As Mint reported on Wednesday, two centres for nanoelectronics are ready, with some technologies for commercialization and ideas for big societal impact.
To turn that into commercial reality will need, apart from more public fund infusion, a set of policy changes at universities and research campuses. Education programmes on commercialization should be made part of the curriculum at all science and technology institutions. While many of these now have a so-called intellectual property (IP) cell, few within their premises have been tutored about IP, markets, business plans, and incorporation requirements. The government, even business houses running private universities, should increase funding to proof-of-concept centres that come bundled with mentoring programmes.

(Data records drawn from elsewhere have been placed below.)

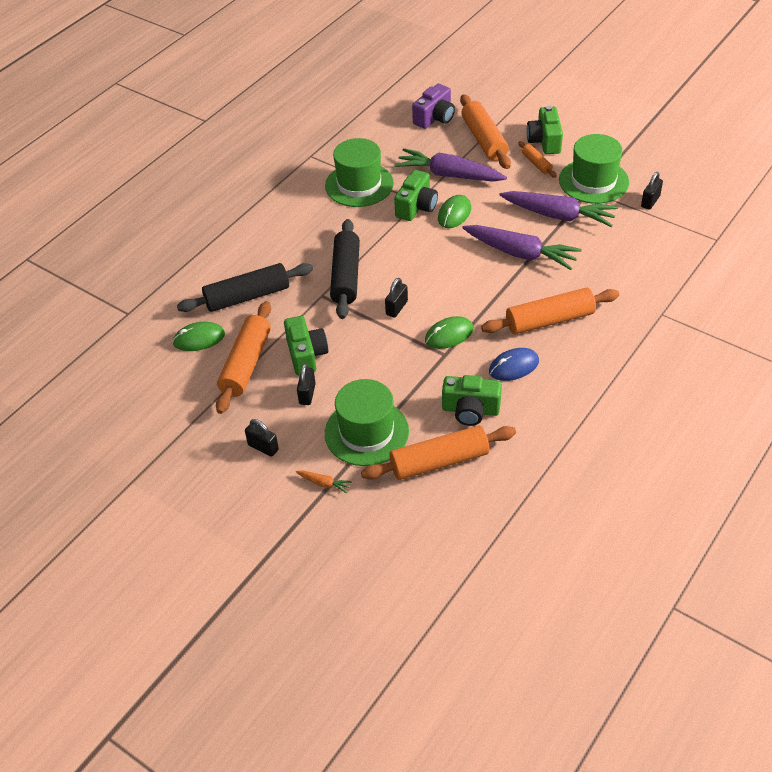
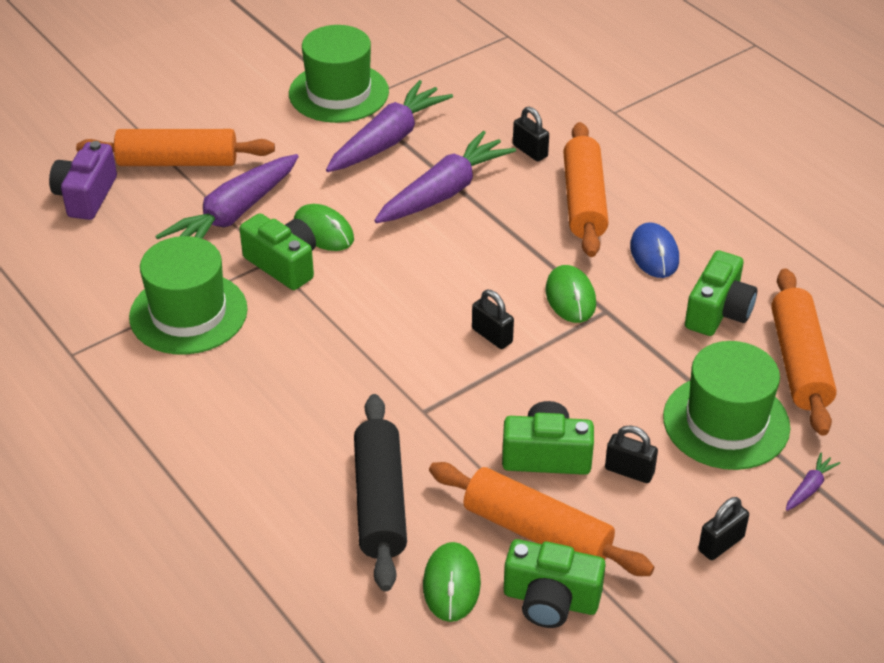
camera: 75 degrees left, 5 degrees down
(324, 483) = (809, 488): orange carrot -> purple carrot
(346, 276) = (395, 374): black rolling pin -> none
(435, 118) = (86, 196): purple camera -> purple camera turned 135 degrees counterclockwise
(536, 164) = (268, 129): orange rolling pin -> none
(545, 141) = (224, 109): green camera -> green camera (550, 600)
(650, 201) = (408, 61): black padlock -> black padlock (530, 151)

Funding agencies should measure institutional performance not by revenue generated (by IP licensing) but by technology moved to market. The tenure, promotion and awards to researchers should factor in commercialization. It’s common knowledge that members of one of the first university teams to start a company for a technology product had to quit their posts at the Indian Institute of Science.
There’s enough evidence that commercialization of government-funded research drives economic growth and job creation. According to a recent report, at least seven out of 10 innovations in the US now come from academic institutions, compared with the mid-1970s when the private sector held sway over research. In terms of funding research, Indian public and private sectors have the same ratio, though it’s another matter that our innovation and tech transfer rates don’t measure up.
Specifically, Centres of Excellence in Nanoelectronics’ (CEN) role is cut out: act as an agency to not only develop technologies, but actively engage with start-ups, train engineers, even hand out blueprints for products, much the same way that the Industrial Technology Research Institute in Taiwan did after its inception in 1973, guiding the then budding semiconductor industry.
Not all academic work will fall in Pasteur’s Quadrant—the sweet spot where research is fundamentally significant and socially beneficial—but, if done right, it takes a small cost to move research to the market.